Task data:
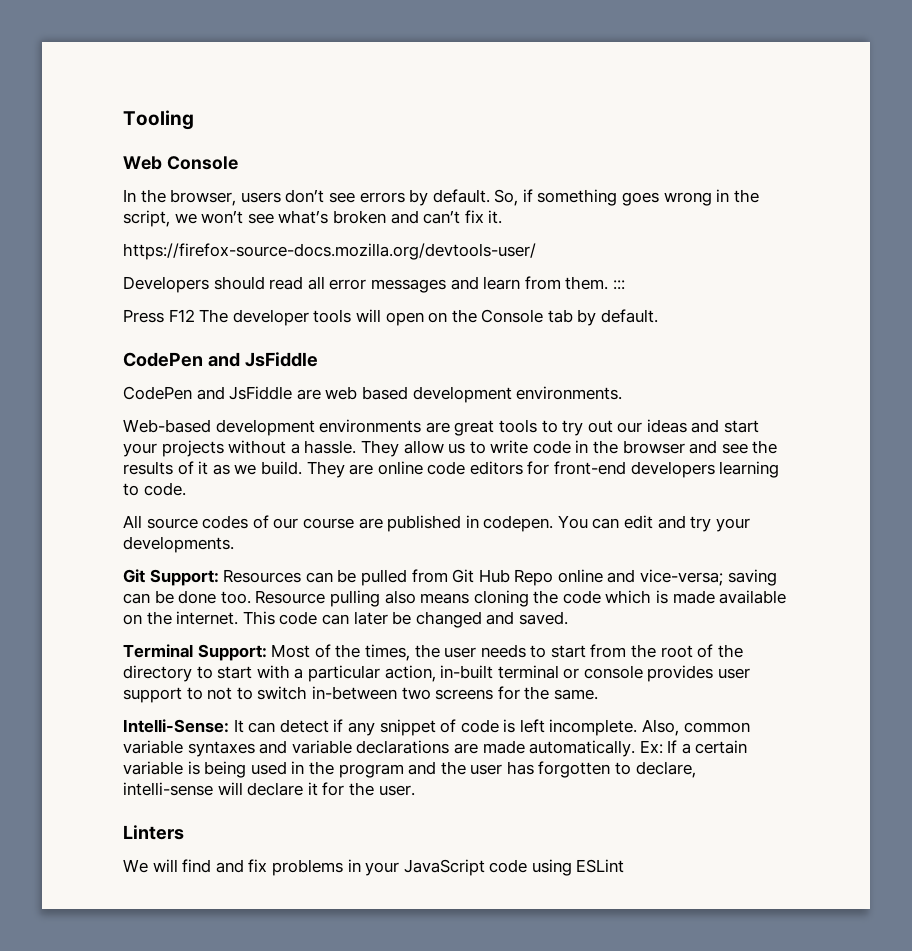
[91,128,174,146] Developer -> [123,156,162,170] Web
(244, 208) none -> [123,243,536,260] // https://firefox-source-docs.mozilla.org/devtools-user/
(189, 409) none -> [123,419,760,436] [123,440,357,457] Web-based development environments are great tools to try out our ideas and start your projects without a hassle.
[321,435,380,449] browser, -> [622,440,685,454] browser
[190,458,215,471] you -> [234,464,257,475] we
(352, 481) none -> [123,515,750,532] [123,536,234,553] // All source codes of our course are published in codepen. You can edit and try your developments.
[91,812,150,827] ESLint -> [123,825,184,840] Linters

--

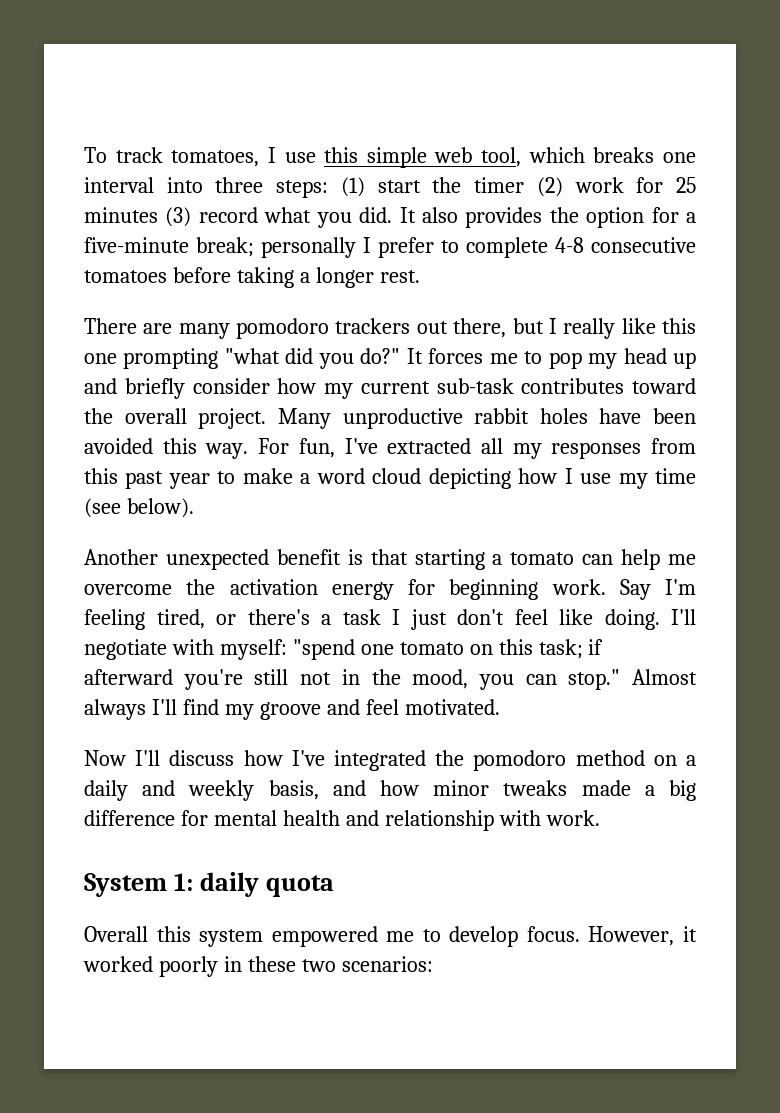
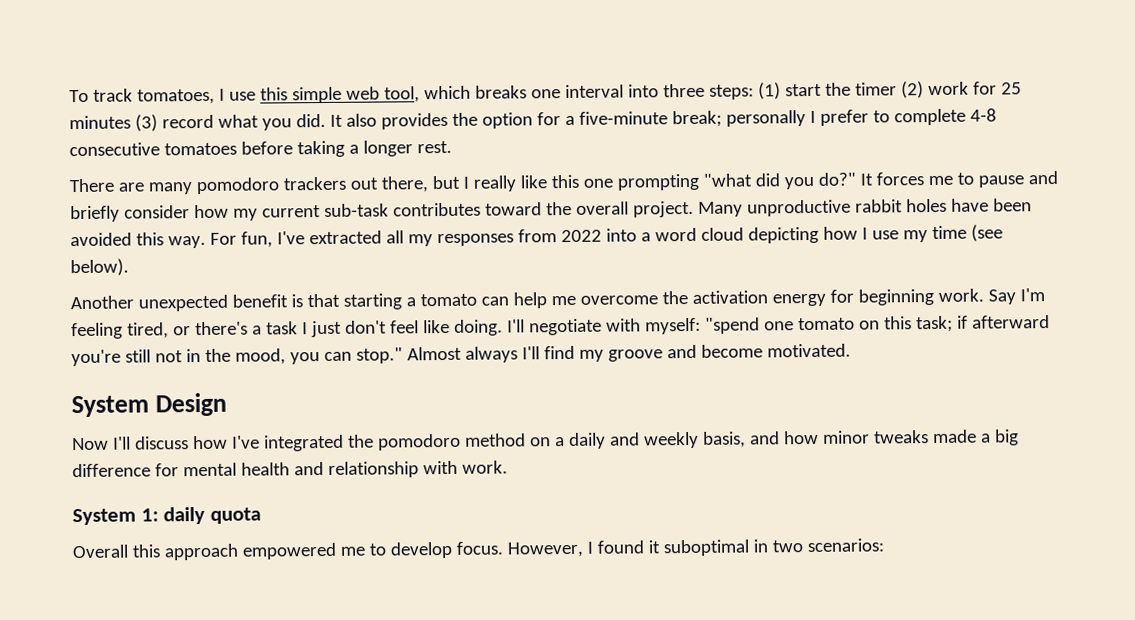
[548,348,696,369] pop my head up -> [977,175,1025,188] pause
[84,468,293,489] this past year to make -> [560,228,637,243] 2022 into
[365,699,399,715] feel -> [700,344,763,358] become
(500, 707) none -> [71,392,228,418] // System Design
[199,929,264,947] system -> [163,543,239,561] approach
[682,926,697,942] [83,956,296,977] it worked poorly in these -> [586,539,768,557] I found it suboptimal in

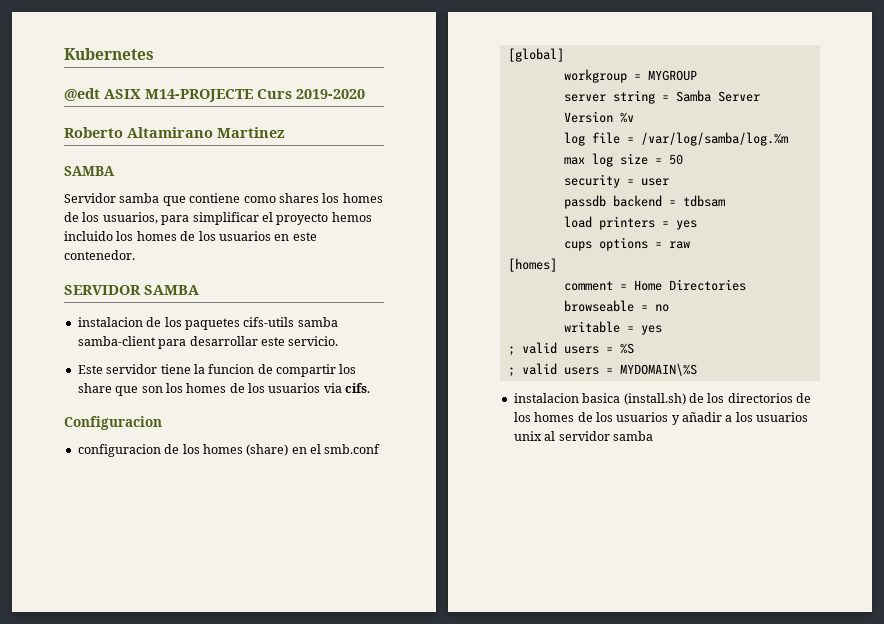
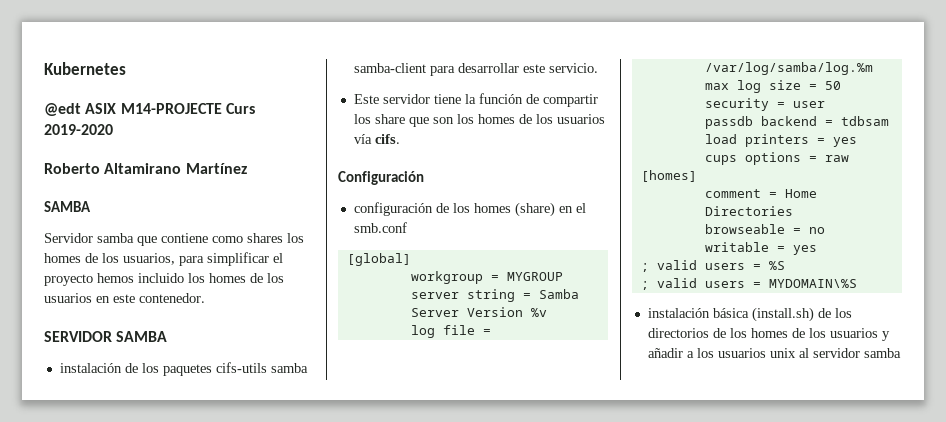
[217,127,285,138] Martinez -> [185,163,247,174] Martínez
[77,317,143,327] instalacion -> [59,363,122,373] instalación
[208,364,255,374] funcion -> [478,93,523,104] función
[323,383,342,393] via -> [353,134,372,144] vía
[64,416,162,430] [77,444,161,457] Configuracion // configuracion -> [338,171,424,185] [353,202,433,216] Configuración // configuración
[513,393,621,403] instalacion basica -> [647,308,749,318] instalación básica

--

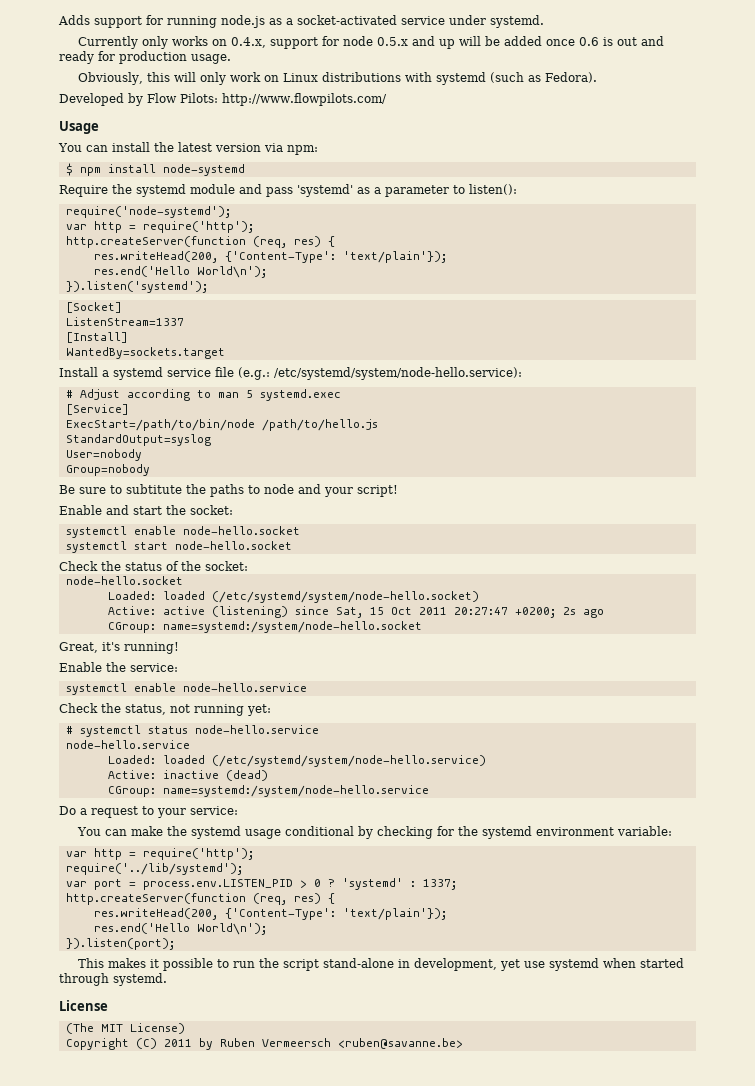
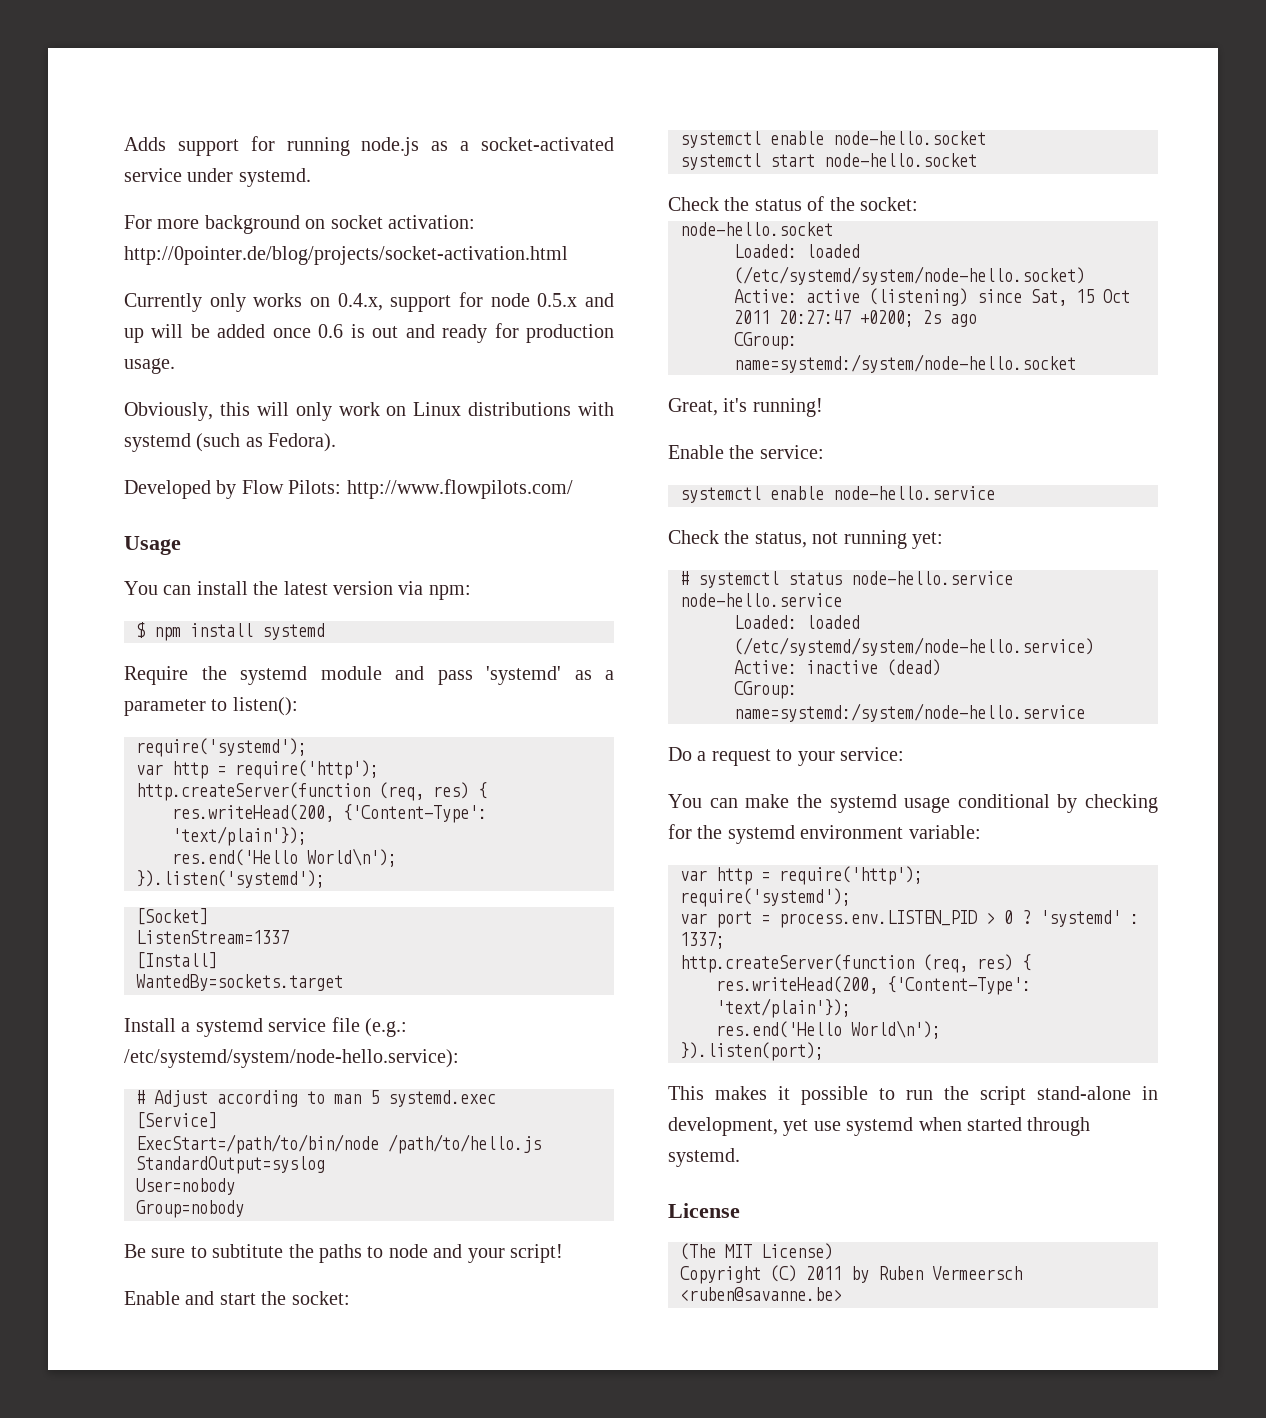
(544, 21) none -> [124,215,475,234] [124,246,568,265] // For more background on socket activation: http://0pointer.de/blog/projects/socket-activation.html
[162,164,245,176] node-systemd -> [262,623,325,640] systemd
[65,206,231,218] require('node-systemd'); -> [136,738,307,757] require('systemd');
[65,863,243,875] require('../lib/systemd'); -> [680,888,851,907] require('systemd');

Instructions to follow:
Output exactly one stretch of the listing: from the line containing "[91,128,174,146] Developer ->" through the line containing "[91,812,150,827] ESLint ->", both end lines included.

Solved problem:
[91,128,174,146] Developer -> [123,156,162,170] Web
(244, 208) none -> [123,243,536,260] // https://firefox-source-docs.mozilla.org/devtools-user/
(189, 409) none -> [123,419,760,436] [123,440,357,457] Web-based development environments are great tools to try out our ideas and start your projects without a hassle.
[321,435,380,449] browser, -> [622,440,685,454] browser
[190,458,215,471] you -> [234,464,257,475] we
(352, 481) none -> [123,515,750,532] [123,536,234,553] // All source codes of our course are published in codepen. You can edit and try your developments.
[91,812,150,827] ESLint -> [123,825,184,840] Linters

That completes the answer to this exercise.